Я могу лишь предполагать, какого мнения вы были обо мне раньше. Думаю, что высокого. Как мне представляется, такая женщина, как вы, не может высоко ставить мужчину, искусного в банальных любовных интригах, занятого тривиальными любовными играми, кощунственно низводящего любовь до развлечения и низкой похоти. Я не таков. Клянусь своей верой и честью пред ликом Господа и Пресвятой Девы.

– К чему эти клятвы и клятвопреступления? Они для меня ничего не значат.

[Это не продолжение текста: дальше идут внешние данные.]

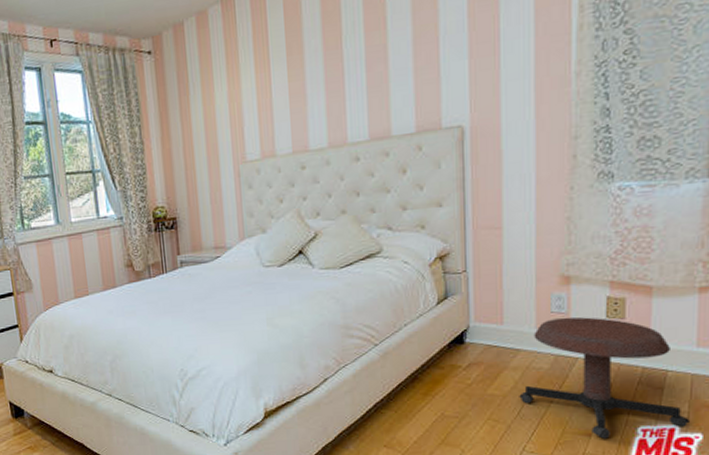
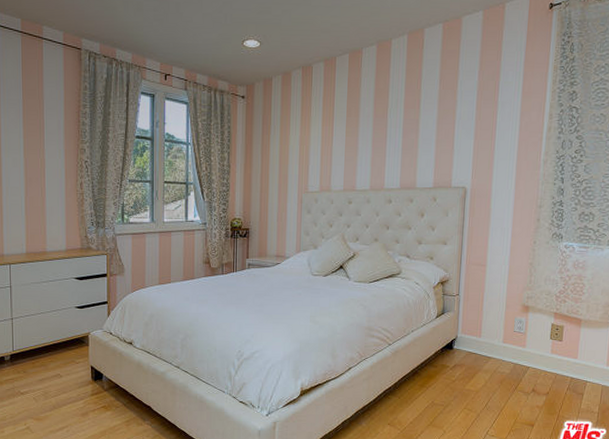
stool: present [519,316,690,439] -> none [487,336,599,429]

– О, погодите! Этого не может быть. Вы, конечно, сознаете, что легкомысленный искатель приключений, каковым я не являюсь, никогда бы не отважился на то, что сделал я. Я похитил вас. Какое ужасное слово!

– Очень точное слово для описания ужасного поступка, преступления, за которое вам наверняка придется держать ответ.

– Вы говорите – преступление. Но преступника создают обстоятельства. Не рождалось еще человека – кроме одного, но он был не просто человек, – столь приверженного добродетели, что не поддался бы искусу. – Дон Педро вздохнул и продолжал: – Поверьте, я никогда не совершил бы подобного поступка, если бы соблазну, моему непреодолимому влечению к вам, не сопутствовало роковое стечение обстоятельств. Время не остановилось ради меня. Корабль не мог вечно стоять в английских водах. Ежечасно он подвергался риску быть захваченным. Я должен был спешить. Вчера вечером я, преодолев робость, заговорил с вами о любви. И получил отпор. Этого я и опасался. Объяснение было слишком внезапным. Оно удивило вас, вывело из душевного равновесия. В других обстоятельствах я бы не стал торопиться. Добиваясь взаимности, я проявил бы бесконечное терпение. Я убежден: как во время нашей первой встречи ваши флюиды вошли в меня и навсегда сделали меня рабом, так и мои флюиды могли бы войти в вашу душу, пусть вы бы и не догадались об этом. Мне не верится, что чувство, вызванное вами, не нашло бы отклика в вашем сердце. Это как искра, высеченная ударом стали о кремень, но, чтобы она появилась, нужны и сталь, и кремень. Вы сами не признавались себе в том, что искра высечена. Еще какое-то время, совсем немного времени – и я помог бы вам это осознать. Но время было мне неподвластно. Я не мог дольше оставаться в Англии. – Дон Педро с отчаянием взмахнул рукой и слегка наклонился вперед. – У меня не было выбора. Отказаться от вас я не мог и вынужден был прибегнуть к злодейскому, на ваш взгляд, похищению. – Он помедлил и, не услышав возражений, продолжал: – Я увез вас силой, чтобы добиться когда-нибудь вашего расположения, положить к вашим ногам свою жизнь и все, что у меня есть, короновать вас всеми почестями, которых я был удостоен и которыми еще буду удостоен, вдохновленный вами. Сейчас все на корабле знают, что по приезде в Испанию вы станете графиней Маркос, а потому будут относиться к вам с должным почтением, приличествующим вашему высокому положению.